Google makes energy!
So many of us use Google Mail, Google Docs, Google Talk, and soon we could be using Google Energy. After receiving federal approval to buy and sell energy on the open market just like a utility does, on February 23rd Google started trading energy! Google consumes a lot of power for an undisclosed number of data centers that house the giant search engine and its other services. Google’s strategy is to make its own electricity so it can sell some back to the grid. Google also has made a pledge to be carbon neutral by using as much renewable energy as possible and this fits well in its plan. So for example Google could add photovoltaics to its Mountain View headquarters and sell off the excess energy.

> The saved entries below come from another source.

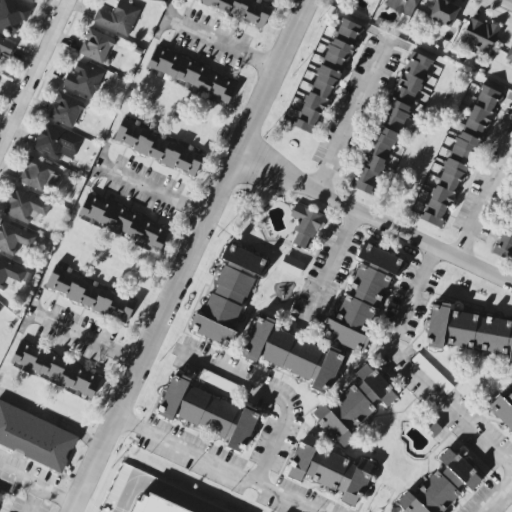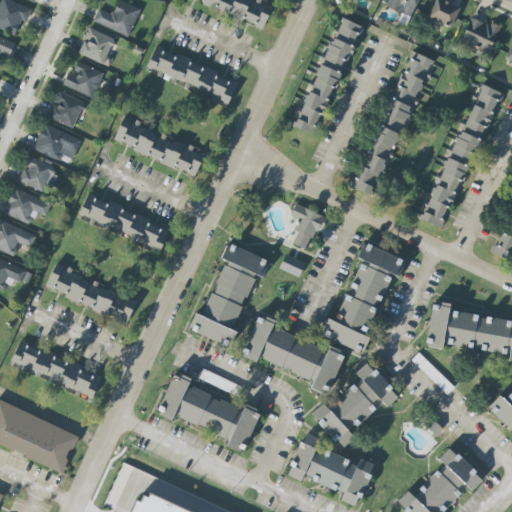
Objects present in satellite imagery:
building: (33, 0)
road: (511, 0)
building: (243, 9)
building: (403, 9)
building: (443, 12)
building: (12, 15)
building: (118, 18)
building: (479, 35)
road: (221, 43)
building: (6, 46)
building: (96, 46)
building: (509, 54)
building: (191, 74)
road: (36, 76)
building: (327, 77)
building: (83, 80)
building: (407, 90)
building: (66, 109)
road: (355, 116)
building: (56, 143)
building: (159, 147)
building: (460, 158)
building: (374, 159)
building: (38, 174)
road: (153, 190)
road: (484, 200)
building: (25, 206)
road: (374, 220)
building: (124, 223)
building: (306, 225)
building: (14, 238)
building: (505, 245)
road: (189, 255)
building: (381, 259)
building: (244, 261)
building: (291, 265)
building: (292, 266)
road: (329, 269)
building: (12, 274)
building: (89, 294)
building: (223, 307)
building: (0, 308)
building: (357, 310)
building: (468, 331)
road: (81, 337)
building: (292, 354)
building: (55, 369)
road: (411, 372)
building: (432, 374)
building: (219, 382)
road: (268, 394)
building: (355, 405)
building: (503, 409)
building: (208, 412)
road: (53, 418)
building: (35, 437)
building: (34, 438)
building: (330, 470)
building: (442, 486)
road: (37, 488)
road: (126, 488)
road: (314, 492)
building: (1, 497)
road: (32, 500)
building: (154, 505)
building: (152, 506)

PC World reported that Google has not disclosed any plans to become an energy trader and is not yet sure how it plans to proceed with it.
Google’s Carbon Footprint
National Geographic’s Green Guide stated that a Harvard physicist, Alex Wissher-Gross estimates that the average environmental impact of a Google search generates 7 grams of carbon. This amounts to half the energy required to boil a kettle. Google disagrees with this assumption. “Google claims an individual search needs 1 kilojoule (0.0003 kilowatt hours) of energy, which is equivalent to about 0.2 grams (0.007 ounces) of carbon.” Google says in a blog post that the amount of energy is consumed by the human body in 10 seconds, and the carbon emissions of a newspaper equal about 850 Google searches. In addition to increasing its efficiency, Google says its recycling practices, investment in renewable energy, and efforts to increase the efficiency of the entire IT industry help offset any criticism. The Sunday Times of UK agreed with Google’s calculation summarizing that a typical Google use for the year would produce the same amount of CO2 as a single load of washing.
Other similar large power users like Safeway, Walmart, Kimberly Clark have been given the same authority by the Federal Trade Commission.